● **TASK REQUIREMENTS**
Please copy every line from the following entries in which the word "Revista" appears.
• • • • •
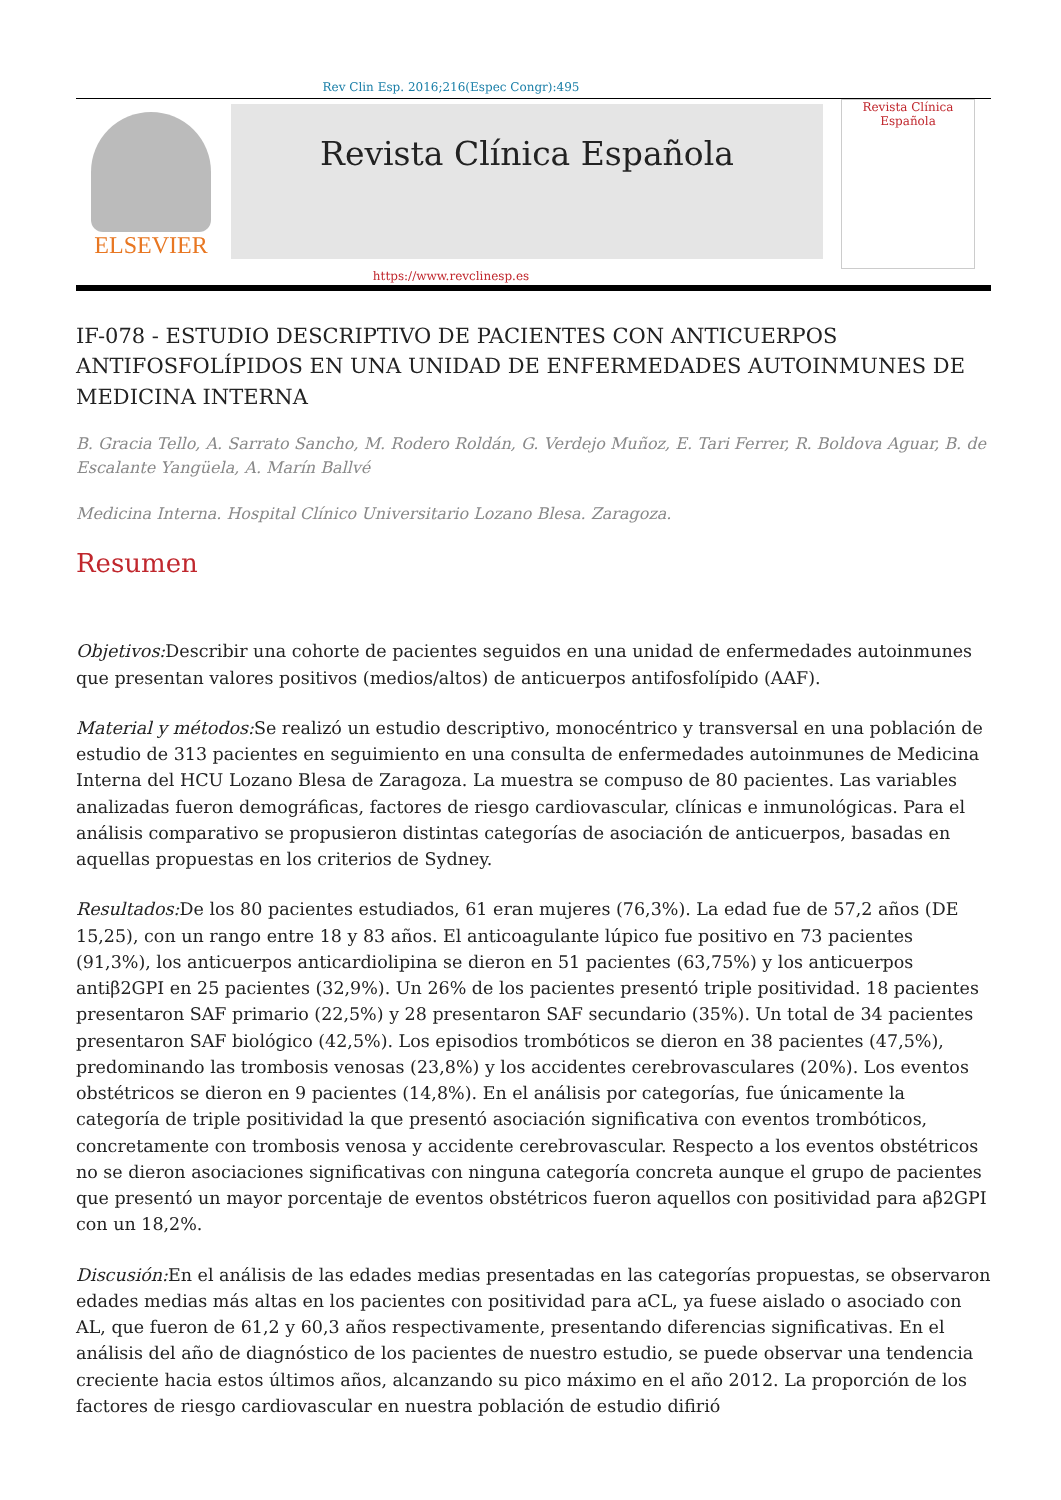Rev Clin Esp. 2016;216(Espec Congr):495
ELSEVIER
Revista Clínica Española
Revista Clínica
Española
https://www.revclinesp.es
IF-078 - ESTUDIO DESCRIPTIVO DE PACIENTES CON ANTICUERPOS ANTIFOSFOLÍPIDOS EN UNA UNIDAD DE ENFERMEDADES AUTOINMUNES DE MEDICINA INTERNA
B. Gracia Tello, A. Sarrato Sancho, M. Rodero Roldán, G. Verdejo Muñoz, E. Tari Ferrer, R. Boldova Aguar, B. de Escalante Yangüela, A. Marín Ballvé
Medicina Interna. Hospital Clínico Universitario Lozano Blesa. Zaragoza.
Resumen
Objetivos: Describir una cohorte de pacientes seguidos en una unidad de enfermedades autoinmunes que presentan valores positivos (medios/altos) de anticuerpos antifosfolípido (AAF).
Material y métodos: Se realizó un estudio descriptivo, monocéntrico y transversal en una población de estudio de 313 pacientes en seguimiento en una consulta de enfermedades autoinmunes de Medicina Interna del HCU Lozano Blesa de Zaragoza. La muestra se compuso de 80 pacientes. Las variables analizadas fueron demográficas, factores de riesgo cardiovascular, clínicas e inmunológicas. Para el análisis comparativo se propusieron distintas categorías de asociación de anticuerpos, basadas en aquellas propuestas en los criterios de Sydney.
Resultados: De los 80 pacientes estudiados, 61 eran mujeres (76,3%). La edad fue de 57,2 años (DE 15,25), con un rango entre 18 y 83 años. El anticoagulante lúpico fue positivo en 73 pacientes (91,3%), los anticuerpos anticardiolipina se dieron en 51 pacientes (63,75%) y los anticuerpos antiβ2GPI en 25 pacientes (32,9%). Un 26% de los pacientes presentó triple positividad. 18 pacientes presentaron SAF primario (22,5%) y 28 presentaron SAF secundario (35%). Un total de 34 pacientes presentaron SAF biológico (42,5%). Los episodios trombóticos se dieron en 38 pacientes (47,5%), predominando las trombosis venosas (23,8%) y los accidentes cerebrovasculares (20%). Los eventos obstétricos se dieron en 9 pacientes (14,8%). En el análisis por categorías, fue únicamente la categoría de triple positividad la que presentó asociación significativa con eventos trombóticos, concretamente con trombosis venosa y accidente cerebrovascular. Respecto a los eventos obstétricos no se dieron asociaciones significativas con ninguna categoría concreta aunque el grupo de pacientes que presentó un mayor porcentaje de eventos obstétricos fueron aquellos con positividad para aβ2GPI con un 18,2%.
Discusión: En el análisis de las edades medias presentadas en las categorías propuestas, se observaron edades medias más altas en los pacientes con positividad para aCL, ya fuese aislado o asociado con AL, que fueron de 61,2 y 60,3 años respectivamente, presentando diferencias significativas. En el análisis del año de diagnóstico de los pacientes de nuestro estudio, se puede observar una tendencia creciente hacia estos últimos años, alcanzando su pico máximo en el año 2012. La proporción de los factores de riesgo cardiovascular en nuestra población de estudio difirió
• • • • •
● **ANSWER SECTION**
Revista Clínica Española
Revista Clínica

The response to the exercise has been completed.